[[ MATERIAL PROVIDED open ]]

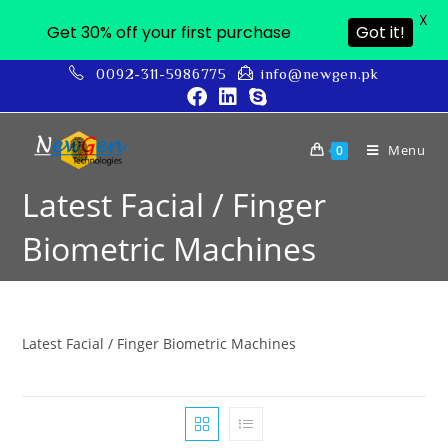
X
Get 30% off your first purchase
Got it!
0092-311-5986775
info@newgen.pk
Menu
0
Latest Facial / Finger
Biometric Machines
Latest Facial / Finger Biometric Machines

[[ MATERIAL PROVIDED closed ]]

EXERCISE DESCRIPTION: Only lines that hold the string "Machines" belong in the answer, so copy every one of them from the records.

TASK SOLUTION:
Biometric Machines
Latest Facial / Finger Biometric Machines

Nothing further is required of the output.